Parents Of Woman Murdered By LAPD Officer Can't Sue Department
SAN FRANCISCO (CBS/AP) — The parents of a woman murdered by a Los Angeles police officer in 1986 have lost their last attempt to sue the department over the way it handled the high-profile investigation.
The California Supreme Court refused to take up the appeal of Nels and Loretta Rasmussen, upholding a lower court's ruling that the couple waited too long to file the lawsuit.
The Rasmussens sued the Los Angeles Police Department in 2010, 24 years after their daughter, Sherri, was found beaten and shot to death in the Van Nuys townhouse she shared with her husband.
The day after their daughter was murdered, her parents told investigators they suspected a jealous officer on the losing end of a love triangle.
LAPD Det. Stephanie Lazarus had previously dated Sherri's husband, John Ruetten.
The victims' parents badgered police, telling them that Lazarus had stalked their daughter and confronted her in the weeks before her murder.
"The only person that I could think of was John's ex-girlfriend," Nels told "48 Hours".
Investigators rebuffed the parents and concentrated their efforts on two supposed robbers. That theory was debunked in 2005 when a bite mark was discovered on the victim and the DNA left behind was found to have come from a woman.
In 2009, Lazarus was arrested for Sherri's murder when the DNA found at the crime scene matched hers. The Rasmussens sued the LAPD, alleging that its officers handling of the case caused them emotional distress, especially investigators' refusal to take their claims about Lazarus seriously.
A trial court judge and then an appeals court both reluctantly tossed out the couple's 2010 lawsuit as being filed way too late.
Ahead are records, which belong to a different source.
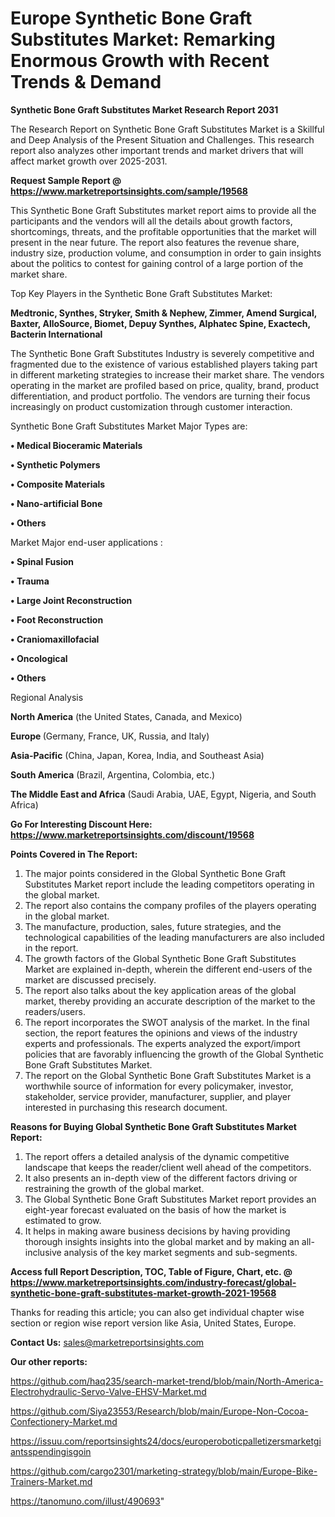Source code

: # Europe Synthetic Bone Graft Substitutes Market: Remarking Enormous Growth with Recent Trends & Demand

<strong>Synthetic Bone Graft Substitutes Market Research Report 2031</strong>

The Research Report on Synthetic Bone Graft Substitutes Market is a Skillful and Deep Analysis of the Present Situation and Challenges. This research report also analyzes other important trends and market drivers that will affect market growth over 2025-2031.

<strong>Request Sample Report @ <a href=https://www.marketreportsinsights.com/sample/19568>https://www.marketreportsinsights.com/sample/19568</a></strong>

This Synthetic Bone Graft Substitutes market report aims to provide all the participants and the vendors will all the details about growth factors, shortcomings, threats, and the profitable opportunities that the market will present in the near future. The report also features the revenue share, industry size, production volume, and consumption in order to gain insights about the politics to contest for gaining control of a large portion of the market share.

Top Key Players in the Synthetic Bone Graft Substitutes Market:

<strong>Medtronic, Synthes, Stryker, Smith & Nephew, Zimmer, Amend Surgical, Baxter, AlloSource, Biomet, Depuy Synthes, Alphatec Spine, Exactech, Bacterin International</strong>

The Synthetic Bone Graft Substitutes Industry is severely competitive and fragmented due to the existence of various established players taking part in different marketing strategies to increase their market share. The vendors operating in the market are profiled based on price, quality, brand, product differentiation, and product portfolio. The vendors are turning their focus increasingly on product customization through customer interaction.

Synthetic Bone Graft Substitutes Market Major Types are:

<strong>• Medical Bioceramic Materials

• Synthetic Polymers

• Composite Materials

• Nano-artificial Bone

• Others</strong>

Market Major end-user applications :

<strong>• Spinal Fusion

• Trauma

• Large Joint Reconstruction

• Foot Reconstruction

• Craniomaxillofacial

• Oncological

• Others</strong>

Regional Analysis

</u><strong><b>North America</b></strong> (the United States, Canada, and Mexico)

<strong><b>Europe </b></strong>(Germany, France, UK, Russia, and Italy)

<strong><b>Asia-Pacific</b></strong> (China, Japan, Korea, India, and Southeast Asia)

<strong><b>South America</b></strong> (Brazil, Argentina, Colombia, etc.)

<strong><b>The Middle East and Africa</b></strong> (Saudi Arabia, UAE, Egypt, Nigeria, and South Africa)

<strong>Go For Interesting Discount Here: <a href=https://www.marketreportsinsights.com/discount/19568>https://www.marketreportsinsights.com/discount/19568</a></strong>

<strong>Points Covered in The Report:</strong>
<ol>
  <li>The major points considered in the Global Synthetic Bone Graft Substitutes Market report include the leading competitors operating in the global market.</li>
  <li>The report also contains the company profiles of the players operating in the global market.</li>
  <li>The manufacture, production, sales, future strategies, and the technological capabilities of the leading manufacturers are also included in the report.</li>
  <li>The growth factors of the Global Synthetic Bone Graft Substitutes Market are explained in-depth, wherein the different end-users of the market are discussed precisely.</li>
  <li>The report also talks about the key application areas of the global market, thereby providing an accurate description of the market to the readers/users.</li>
  <li>The report incorporates the SWOT analysis of the market. In the final section, the report features the opinions and views of the industry experts and professionals. The experts analyzed the export/import policies that are favorably influencing the growth of the Global Synthetic Bone Graft Substitutes Market.</li>
  <li>The report on the Global Synthetic Bone Graft Substitutes Market is a worthwhile source of information for every policymaker, investor, stakeholder, service provider, manufacturer, supplier, and player interested in purchasing this research document.</li>
</ol>
<strong>Reasons for Buying Global Synthetic Bone Graft Substitutes Market Report:</strong>

<ol>
  <li>The report offers a detailed analysis of the dynamic competitive landscape that keeps the reader/client well ahead of the competitors.</li>
  <li>It also presents an in-depth view of the different factors driving or restraining the growth of the global market.</li>
  <li>The Global Synthetic Bone Graft Substitutes Market report provides an eight-year forecast evaluated on the basis of how the market is estimated to grow.</li>
  <li>It helps in making aware business decisions by having providing thorough insights insights into the global market and by making an all-inclusive analysis of the key market segments and sub-segments.</li>
</ol>
<strong>Access full Report Description, TOC, Table of Figure, Chart, etc. @ <a href=https://www.marketreportsinsights.com/industry-forecast/global-synthetic-bone-graft-substitutes-market-growth-2021-19568>https://www.marketreportsinsights.com/industry-forecast/global-synthetic-bone-graft-substitutes-market-growth-2021-19568</a></strong>


Thanks for reading this article; you can also get individual chapter wise section or region wise report version like Asia, United States, Europe.

<strong>Contact Us:</strong>
sales@marketreportsinsights.com

<strong>Our other reports:</strong>

<a href=https://github.com/haq235/search-market-trend/blob/main/North-America-Electrohydraulic-Servo-Valve-EHSV-Market.md>https://github.com/haq235/search-market-trend/blob/main/North-America-Electrohydraulic-Servo-Valve-EHSV-Market.md</a>

<a href=https://github.com/Siya23553/Research/blob/main/Europe-Non-Cocoa-Confectionery-Market.md>https://github.com/Siya23553/Research/blob/main/Europe-Non-Cocoa-Confectionery-Market.md</a>

<a href=https://issuu.com/reportsinsights24/docs/europeroboticpalletizersmarketgiantsspendingisgoin>https://issuu.com/reportsinsights24/docs/europeroboticpalletizersmarketgiantsspendingisgoin</a>

<a href=https://github.com/cargo2301/marketing-strategy/blob/main/Europe-Bike-Trainers-Market.md>https://github.com/cargo2301/marketing-strategy/blob/main/Europe-Bike-Trainers-Market.md</a>

<a href=https://tanomuno.com/illust/490693>https://tanomuno.com/illust/490693</a>"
The courts ruled that even the most liberal reading of the statute of limitations prevented the couple from filing their civil claims after 1998.
"It would have been impossible for them to bring a lawsuit at that time. Had the Rasmussens gone into court in the '90s and sued the LAPD, LAPD would have come forward and said, 'We're just trying to solve this murder,'" said the family's attorney, John Taylor.
Taylor continued, "The event that started the clock running to file a lawsuit was Stephanie Lazarus' arrest. LAPD promised them they would answer. The family simply asked them to keep the promise and get them some answers."
A jury convicted Lazarus of first-degree murder in 2012. She was sentenced to 26 years to life in prison.